Efficient Combination of Ranked Result Sets in Multi-Feature ApplicationsWolf-Tilo Balke
Efficient Combination of Ranked Result Sets in Multi-Feature Applications
1st Examiner: Professor Dr. W. Kießling
2nd Examiner: Professor Dr. U. Güntzer
Applications like multimedia databases or enterprise-wide information management systems have to meet the challenge of efficiently retrieving best matching objects from vast collections of data. For instance in image retrieval queries can be based on the similarity of objects, using several feature attributes like shape, texture, color or text. Such multi-feature queries return a ranked result set instead of exact matches. Besides, the user wants to see only the k top-ranked objects. In the recent years combining algorithms have been proposed to cope with this essentially different retrieval model.
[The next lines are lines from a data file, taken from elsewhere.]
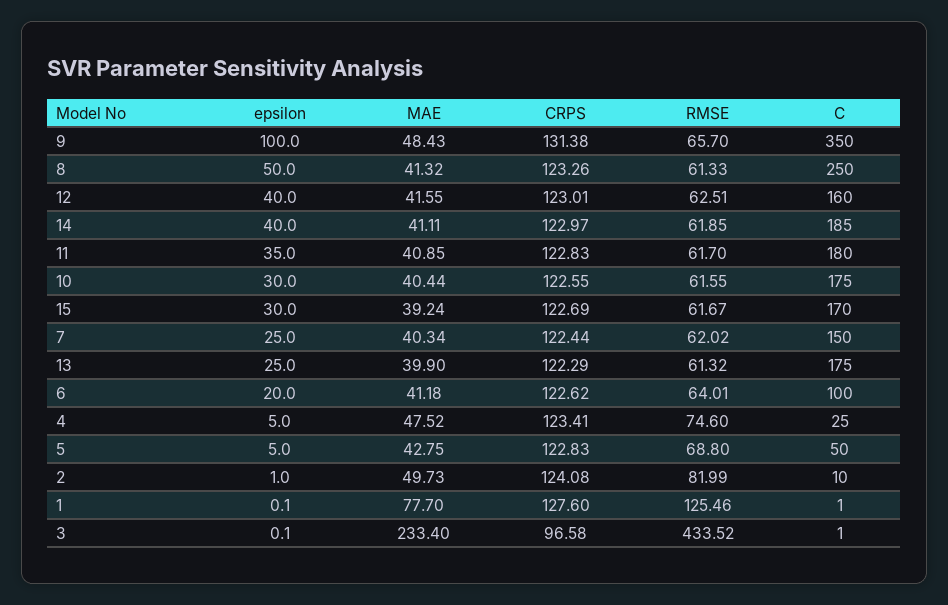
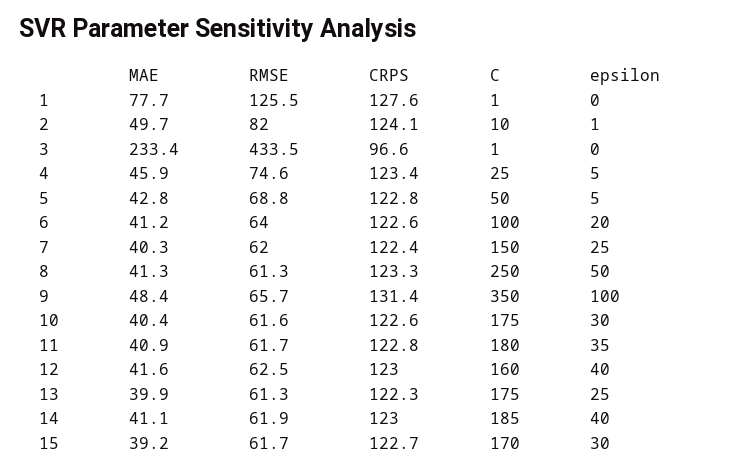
  {
    "epsilon": {
      "9": 100,
      "8": 50,
      "12": 40,
      "14": 40,
      "11": 35,
      "10": 30,
      "15": 30,
      "7": 25,
      "13": 25,
      "6": 20,
      "4": 5,
      "5": 5,
      "2": 1,
      "1": 0.1,
      "3": 0.1
    },
    "MAE": {
      "9": 48.43,
      "8": 41.32,
      "12": 41.55,
      "14": 41.11,
      "11": 40.85,
      "10": 40.44,
      "15": 39.24,
      "7": 40.34,
      "13": 39.9,
      "6": 41.18,
-     "4": 47.52,
+     "4": 45.9,
      "5": 42.75,
      "2": 49.73,
      "1": 77.7,
      "3": 233.4
    },
    "CRPS": {
      "9": 131.38,
      "8": 123.26,
      "12": 123.01,
      "14": 122.97,
      "11": 122.83,
      "10": 122.55,
      "15": 122.69,
      "7": 122.44,
      "13": 122.29,
      "6": 122.62,
      "4": 123.41,
      "5": 122.83,
      "2": 124.08,
      "1": 127.6,
      "3": 96.58
    },
    "RMSE": {
      "9": 65.7,
      "8": 61.33,
      "12": 62.51,
      "14": 61.85,
      "11": 61.7,
      "10": 61.55,
      "15": 61.67,
      "7": 62.02,
      "13": 61.32,
      "6": 64.01,
      "4": 74.6,
      "5": 68.8,
      "2": 81.99,
      "1": 125.46,
      "3": 433.52
    },
    "C": {
      "9": 350,
      "8": 250,
      "12": 160,
      "14": 185,
      "11": 180,
      "10": 175,
      "15": 170,
      "7": 150,
      "13": 175,
      "6": 100,
      "4": 25,
      "5": 50,
      "2": 10,
      "1": 1,
      "3": 1
    }
  }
Generally speaking, we distinguish three environments for the combination of ranked results. In homogeneous environments the various features are used on a set of objects that can be identified by a common key. The quasi-homogeneous environment uses features on different collections of data that share some common, standardized attributes. The last and rather rare case are heterogeneous environments, where objects from different collections have to be compared using a complex function.
We present a new combining algorithm called Quick-Combine for combining multi-feature result lists in (quasi-) homogeneous environments, guaranteeing the correct retrieval of the k top-ranked results. For score aggregation virtually any combining function can be used, including weighted queries. Compared to common algorithms we have developed an improved termination condition in tuned combination with a heuristic control flow adopting itself narrowly to the particular score distribution. Top-ranked results can be computed and output incrementally. We show that we can dramatically improve performance, in particular for non-uniform score distributions. Benchmarks on practical data indicate efficiency gains by a factor of 30. For very skewed data observed speed-up factors are even larger. These performance results scale through different database sizes and numbers of result sets to combine.
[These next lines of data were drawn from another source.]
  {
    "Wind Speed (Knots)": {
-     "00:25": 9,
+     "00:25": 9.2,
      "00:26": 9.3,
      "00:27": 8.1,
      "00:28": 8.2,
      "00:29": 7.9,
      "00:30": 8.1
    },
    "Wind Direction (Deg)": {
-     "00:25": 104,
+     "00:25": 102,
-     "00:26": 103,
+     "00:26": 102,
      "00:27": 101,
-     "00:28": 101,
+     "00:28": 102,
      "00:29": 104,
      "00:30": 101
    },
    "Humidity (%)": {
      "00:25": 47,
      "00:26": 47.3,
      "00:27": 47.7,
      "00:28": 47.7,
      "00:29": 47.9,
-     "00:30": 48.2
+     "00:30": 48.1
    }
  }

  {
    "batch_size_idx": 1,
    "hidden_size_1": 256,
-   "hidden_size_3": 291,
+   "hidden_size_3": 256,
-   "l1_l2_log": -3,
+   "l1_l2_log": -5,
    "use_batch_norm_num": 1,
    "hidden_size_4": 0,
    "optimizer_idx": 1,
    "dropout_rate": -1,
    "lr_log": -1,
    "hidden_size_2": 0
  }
Also for heterogeneous environments we present an innovative algorithm called Stream-Combine for processing multi-feature queries on heterogeneous data sources. This algorithm can guarantee the correct retrieval of the k top-ranked results without using any random accesses. Stream-Combine implements sophisticated heuristics and therefore is self-adapting to different data distributions and to the specific kind of the combining function. Furthermore we present a new retrieval strategy that will essentially speed up the output of relevant objects.
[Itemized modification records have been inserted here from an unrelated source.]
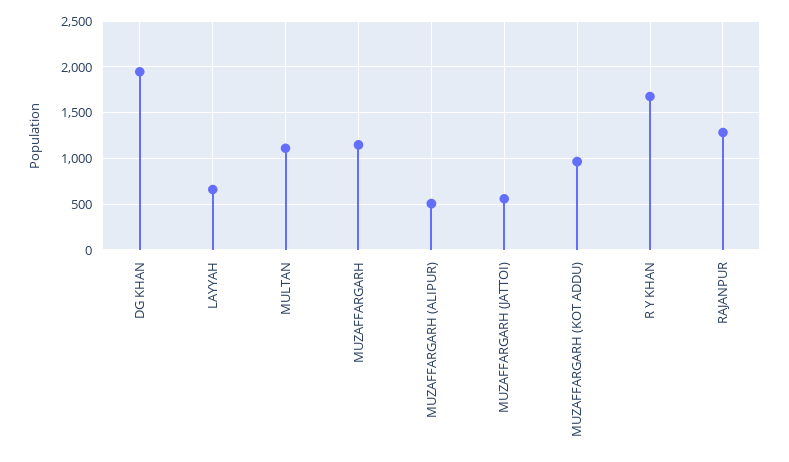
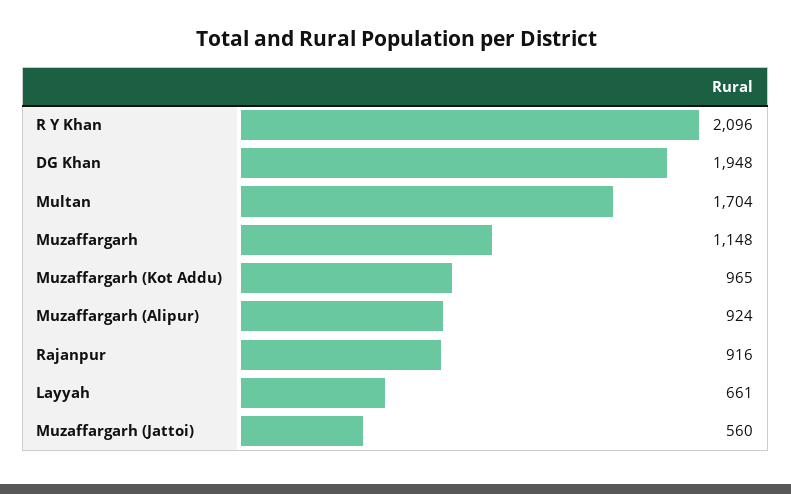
  {
    "DG KHAN": 1948,
    "LAYYAH": 661,
-   "MULTAN": 1100,
+   "MULTAN": 1704,
    "MUZAFFARGARH": 1148,
-   "MUZAFFARGARH (ALIPUR)": 500,
+   "MUZAFFARGARH (ALIPUR)": 924,
    "MUZAFFARGARH (JATTOI)": 560,
    "MUZAFFARGARH (KOT ADDU)": 965,
-   "R Y KHAN": 1700,
+   "R Y KHAN": 2096,
-   "RAJANPUR": 1300
+   "RAJANPUR": 916
  }

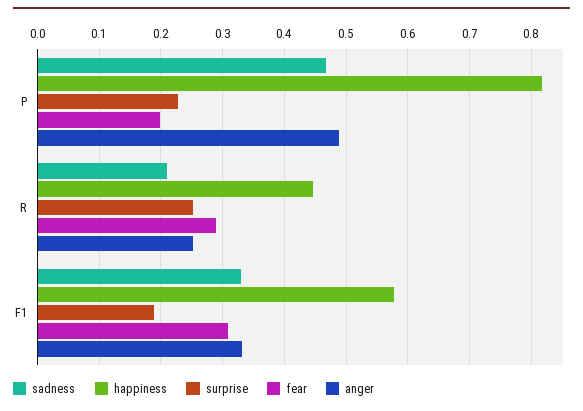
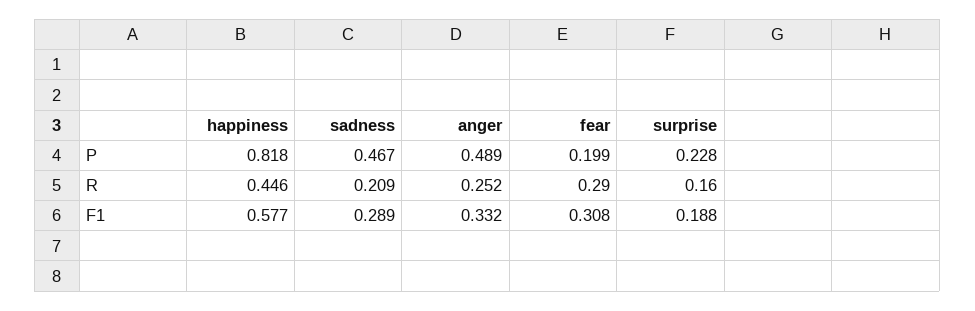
  {
    "sadness": {
      "P": 0.467,
      "R": 0.209,
-     "F1": 0.33
+     "F1": 0.289
    },
    "happiness": {
      "P": 0.818,
      "R": 0.446,
      "F1": 0.577
    },
    "surprise": {
      "P": 0.228,
-     "R": 0.25,
+     "R": 0.16,
      "F1": 0.188
    },
    "fear": {
      "P": 0.199,
      "R": 0.29,
      "F1": 0.308
    },
    "anger": {
      "P": 0.489,
      "R": 0.252,
      "F1": 0.332
    }
  }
As benchmarks on practical data promise that our combining algorithms can dramatically improve performance, we also want to discuss interesting applications of the combination of ranked result sets in different areas. The applications for the optimization in ranked query models are manifold. Generally speaking we believe that all kinds of federated searches in database or portal technology can be supported like e.g. content-based retrieval, knowledge management systems or multi-classifier combination.